[VCR pats -- ion particular the head drum]
I think you have an excellent suggestion. Also
I'd be tempted to
salvage the head itself and use it as a nice balanced "drum" to start
the project with and coat it with various magnetic concoctions to try
recording on before making the actual drum. You'd have to remount it,
but it would be balanced for spinning at high speed anyway.
RWjhy remount it? Why not take the lower drum as well? You have a nicely
made shaft and bearings, and if you're lucky a direct-drive motor to turn it.
I wonder if something as crude as a careful job of gluing (what
adhesive) video tape on the head and spinning that would work for a start?

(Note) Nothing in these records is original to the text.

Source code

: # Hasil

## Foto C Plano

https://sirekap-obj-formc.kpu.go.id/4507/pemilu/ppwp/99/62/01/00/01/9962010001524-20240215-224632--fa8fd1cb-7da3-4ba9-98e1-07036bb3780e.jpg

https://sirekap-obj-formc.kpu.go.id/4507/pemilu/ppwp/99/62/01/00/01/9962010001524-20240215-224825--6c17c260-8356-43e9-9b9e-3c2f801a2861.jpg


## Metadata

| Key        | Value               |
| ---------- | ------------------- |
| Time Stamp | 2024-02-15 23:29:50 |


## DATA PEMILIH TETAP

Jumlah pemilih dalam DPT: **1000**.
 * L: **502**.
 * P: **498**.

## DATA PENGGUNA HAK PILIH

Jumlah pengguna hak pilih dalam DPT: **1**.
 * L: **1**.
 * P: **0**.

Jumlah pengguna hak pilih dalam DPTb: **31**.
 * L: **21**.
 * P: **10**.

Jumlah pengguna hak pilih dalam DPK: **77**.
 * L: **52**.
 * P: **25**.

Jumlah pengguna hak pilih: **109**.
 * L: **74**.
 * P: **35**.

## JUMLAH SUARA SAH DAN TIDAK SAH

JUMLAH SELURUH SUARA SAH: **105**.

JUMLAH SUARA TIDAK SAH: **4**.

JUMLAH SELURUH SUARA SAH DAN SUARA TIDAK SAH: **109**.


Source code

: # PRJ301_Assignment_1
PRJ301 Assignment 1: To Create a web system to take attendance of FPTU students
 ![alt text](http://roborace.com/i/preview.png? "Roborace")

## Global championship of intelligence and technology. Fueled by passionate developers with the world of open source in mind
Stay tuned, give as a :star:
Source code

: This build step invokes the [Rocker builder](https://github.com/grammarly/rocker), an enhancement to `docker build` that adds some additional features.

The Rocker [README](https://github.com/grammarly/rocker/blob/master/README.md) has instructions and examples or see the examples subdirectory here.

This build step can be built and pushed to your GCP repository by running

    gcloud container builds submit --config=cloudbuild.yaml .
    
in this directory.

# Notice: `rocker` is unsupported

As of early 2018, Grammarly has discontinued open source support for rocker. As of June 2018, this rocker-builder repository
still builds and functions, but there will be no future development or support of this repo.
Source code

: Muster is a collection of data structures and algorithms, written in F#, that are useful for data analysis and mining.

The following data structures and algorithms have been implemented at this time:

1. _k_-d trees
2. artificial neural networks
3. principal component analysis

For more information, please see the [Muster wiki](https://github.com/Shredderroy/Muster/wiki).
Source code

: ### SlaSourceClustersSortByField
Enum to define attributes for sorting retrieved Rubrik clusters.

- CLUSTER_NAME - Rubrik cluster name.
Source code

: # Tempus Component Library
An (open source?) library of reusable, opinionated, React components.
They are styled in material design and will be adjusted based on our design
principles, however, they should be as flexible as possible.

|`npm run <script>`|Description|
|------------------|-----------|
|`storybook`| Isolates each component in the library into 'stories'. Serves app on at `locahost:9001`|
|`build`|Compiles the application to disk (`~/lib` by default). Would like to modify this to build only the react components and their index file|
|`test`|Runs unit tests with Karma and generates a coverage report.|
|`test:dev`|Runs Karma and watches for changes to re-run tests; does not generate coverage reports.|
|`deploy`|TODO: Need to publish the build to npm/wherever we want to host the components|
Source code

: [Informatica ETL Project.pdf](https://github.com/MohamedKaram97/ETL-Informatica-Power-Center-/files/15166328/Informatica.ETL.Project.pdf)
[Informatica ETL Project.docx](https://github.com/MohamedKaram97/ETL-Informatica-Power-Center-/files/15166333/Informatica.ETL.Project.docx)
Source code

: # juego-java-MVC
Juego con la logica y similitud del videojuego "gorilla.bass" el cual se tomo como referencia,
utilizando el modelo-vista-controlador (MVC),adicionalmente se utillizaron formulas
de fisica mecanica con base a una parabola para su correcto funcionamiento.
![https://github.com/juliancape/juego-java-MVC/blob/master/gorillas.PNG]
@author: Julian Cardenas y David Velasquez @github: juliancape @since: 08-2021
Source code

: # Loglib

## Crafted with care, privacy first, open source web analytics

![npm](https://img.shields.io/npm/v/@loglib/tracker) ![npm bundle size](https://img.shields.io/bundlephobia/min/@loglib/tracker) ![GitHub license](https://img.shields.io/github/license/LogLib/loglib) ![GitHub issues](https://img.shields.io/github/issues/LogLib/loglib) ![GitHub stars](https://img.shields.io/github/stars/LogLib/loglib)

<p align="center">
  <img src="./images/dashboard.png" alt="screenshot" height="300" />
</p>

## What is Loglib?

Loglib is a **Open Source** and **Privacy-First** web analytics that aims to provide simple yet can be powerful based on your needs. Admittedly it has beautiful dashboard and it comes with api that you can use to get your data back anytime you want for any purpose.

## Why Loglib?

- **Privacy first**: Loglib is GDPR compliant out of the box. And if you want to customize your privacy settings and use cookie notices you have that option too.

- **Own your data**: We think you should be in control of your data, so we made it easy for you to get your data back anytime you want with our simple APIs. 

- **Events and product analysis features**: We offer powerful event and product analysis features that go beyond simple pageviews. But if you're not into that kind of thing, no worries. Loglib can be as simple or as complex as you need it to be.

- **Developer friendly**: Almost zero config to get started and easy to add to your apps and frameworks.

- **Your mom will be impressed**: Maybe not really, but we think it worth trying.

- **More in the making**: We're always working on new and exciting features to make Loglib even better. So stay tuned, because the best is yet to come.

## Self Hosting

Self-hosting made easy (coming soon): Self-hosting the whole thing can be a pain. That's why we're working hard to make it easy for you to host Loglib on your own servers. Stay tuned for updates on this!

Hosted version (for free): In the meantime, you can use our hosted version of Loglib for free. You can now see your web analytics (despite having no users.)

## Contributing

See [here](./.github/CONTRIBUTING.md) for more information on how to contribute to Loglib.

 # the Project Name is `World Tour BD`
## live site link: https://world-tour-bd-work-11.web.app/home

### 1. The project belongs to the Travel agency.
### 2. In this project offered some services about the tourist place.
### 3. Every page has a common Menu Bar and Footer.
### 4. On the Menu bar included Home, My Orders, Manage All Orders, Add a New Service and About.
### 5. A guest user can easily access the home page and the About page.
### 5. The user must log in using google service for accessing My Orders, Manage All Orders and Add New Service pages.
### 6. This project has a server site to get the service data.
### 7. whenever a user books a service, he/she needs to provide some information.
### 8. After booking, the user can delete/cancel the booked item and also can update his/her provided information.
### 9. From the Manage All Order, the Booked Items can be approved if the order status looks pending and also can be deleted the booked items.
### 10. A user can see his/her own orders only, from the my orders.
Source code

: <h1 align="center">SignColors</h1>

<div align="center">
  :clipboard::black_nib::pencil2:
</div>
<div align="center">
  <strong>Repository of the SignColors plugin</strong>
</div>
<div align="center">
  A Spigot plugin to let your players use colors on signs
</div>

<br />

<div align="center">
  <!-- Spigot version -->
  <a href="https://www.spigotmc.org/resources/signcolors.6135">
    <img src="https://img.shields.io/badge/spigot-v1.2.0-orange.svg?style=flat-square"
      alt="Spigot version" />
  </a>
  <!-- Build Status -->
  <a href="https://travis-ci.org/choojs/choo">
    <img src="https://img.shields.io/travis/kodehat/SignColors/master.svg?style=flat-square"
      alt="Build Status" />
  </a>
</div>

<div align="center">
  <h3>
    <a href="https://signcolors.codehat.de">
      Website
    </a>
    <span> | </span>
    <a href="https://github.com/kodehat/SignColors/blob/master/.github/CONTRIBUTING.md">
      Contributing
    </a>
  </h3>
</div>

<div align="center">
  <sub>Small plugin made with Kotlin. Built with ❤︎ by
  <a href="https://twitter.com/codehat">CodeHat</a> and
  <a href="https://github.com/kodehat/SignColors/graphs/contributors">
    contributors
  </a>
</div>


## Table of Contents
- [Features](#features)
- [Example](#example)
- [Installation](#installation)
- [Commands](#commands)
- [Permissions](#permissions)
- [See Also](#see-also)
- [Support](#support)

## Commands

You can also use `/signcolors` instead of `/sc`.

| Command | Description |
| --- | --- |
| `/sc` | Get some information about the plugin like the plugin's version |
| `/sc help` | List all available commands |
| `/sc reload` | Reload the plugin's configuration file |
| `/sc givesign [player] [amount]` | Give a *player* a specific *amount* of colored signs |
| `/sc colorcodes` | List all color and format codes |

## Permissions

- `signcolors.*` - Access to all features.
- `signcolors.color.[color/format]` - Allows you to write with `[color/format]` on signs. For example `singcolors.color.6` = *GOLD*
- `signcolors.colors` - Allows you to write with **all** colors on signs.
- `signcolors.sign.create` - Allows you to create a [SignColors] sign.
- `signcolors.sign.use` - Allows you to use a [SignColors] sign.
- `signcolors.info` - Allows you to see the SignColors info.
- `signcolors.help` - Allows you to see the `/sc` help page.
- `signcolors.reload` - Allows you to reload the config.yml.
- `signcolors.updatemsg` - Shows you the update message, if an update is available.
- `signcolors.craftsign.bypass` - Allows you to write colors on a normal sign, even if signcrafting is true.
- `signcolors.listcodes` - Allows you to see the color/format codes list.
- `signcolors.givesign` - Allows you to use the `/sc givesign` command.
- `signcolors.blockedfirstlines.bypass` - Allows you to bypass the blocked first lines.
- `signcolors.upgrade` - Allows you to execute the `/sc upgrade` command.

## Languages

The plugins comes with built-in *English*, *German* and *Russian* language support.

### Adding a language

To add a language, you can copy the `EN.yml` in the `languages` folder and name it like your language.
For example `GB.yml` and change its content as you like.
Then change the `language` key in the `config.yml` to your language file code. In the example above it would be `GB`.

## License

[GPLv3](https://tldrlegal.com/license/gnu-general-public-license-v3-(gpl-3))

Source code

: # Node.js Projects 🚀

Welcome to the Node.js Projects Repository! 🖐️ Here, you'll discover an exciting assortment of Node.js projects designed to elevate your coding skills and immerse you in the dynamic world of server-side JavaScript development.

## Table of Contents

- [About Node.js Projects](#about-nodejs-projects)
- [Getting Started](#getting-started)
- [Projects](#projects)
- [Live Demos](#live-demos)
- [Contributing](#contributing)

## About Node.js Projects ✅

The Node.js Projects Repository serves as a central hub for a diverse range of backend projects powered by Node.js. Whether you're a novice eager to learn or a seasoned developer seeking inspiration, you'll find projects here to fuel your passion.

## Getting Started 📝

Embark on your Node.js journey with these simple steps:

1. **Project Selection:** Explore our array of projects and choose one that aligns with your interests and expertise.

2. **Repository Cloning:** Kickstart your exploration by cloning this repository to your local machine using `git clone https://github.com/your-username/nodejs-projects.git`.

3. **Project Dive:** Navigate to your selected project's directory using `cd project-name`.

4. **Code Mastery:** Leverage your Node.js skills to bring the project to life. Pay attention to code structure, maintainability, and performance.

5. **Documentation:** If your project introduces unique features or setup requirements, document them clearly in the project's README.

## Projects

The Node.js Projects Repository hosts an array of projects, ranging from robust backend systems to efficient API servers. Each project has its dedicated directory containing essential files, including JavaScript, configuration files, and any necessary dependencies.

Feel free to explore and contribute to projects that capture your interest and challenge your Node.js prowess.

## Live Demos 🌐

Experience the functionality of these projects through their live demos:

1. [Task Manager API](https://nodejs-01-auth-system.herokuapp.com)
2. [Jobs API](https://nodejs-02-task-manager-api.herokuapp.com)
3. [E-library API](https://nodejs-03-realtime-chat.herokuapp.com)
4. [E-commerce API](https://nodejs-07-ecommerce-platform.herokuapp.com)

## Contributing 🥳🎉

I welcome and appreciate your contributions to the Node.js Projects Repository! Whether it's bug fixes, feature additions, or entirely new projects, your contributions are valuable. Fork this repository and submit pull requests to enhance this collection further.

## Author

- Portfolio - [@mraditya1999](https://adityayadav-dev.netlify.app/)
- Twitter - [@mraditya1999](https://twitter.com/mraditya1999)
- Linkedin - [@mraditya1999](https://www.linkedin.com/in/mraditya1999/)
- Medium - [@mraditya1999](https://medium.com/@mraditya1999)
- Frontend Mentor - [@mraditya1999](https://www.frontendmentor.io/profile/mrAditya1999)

I am sure I've seen an experiment 'proof of idea' drum store, probably in
the London science museum, that seemed to consist of audio 1/4" tape
wrapped round a metal cylinder.
A couple of things. I susepct if you do that and have contact between the
heads and tape, the lifetime will be very short. Most VCRs would shut
down after a short time in 'pasue' mode for exaclty this reason -- with
the tape stopped, the heads are continually running over the same bit of
tape as the had drum spins and will waer it out. 'Very short' means
minutes, I expect, here, in other words it'll work long enough for you to
see it working, but not for you to use it in a computer
Seocndly, if you fiddle with the video heads themselves, be warned they
are delicate. They are brittle ferrite cors, the windings are thin and
brought out to little BCPs stuck in postiion. If you break the wires
you'll not be able to fix them.If the PCB comes uncluged, it'll break the
wires. And if the head tip bangs into anything it will shatter. That is
the bitter voice of experience from the time I rebuilt the head assembly
in a portable rell-to-reel VTR (sorry it's off-topic, so I'll stop there).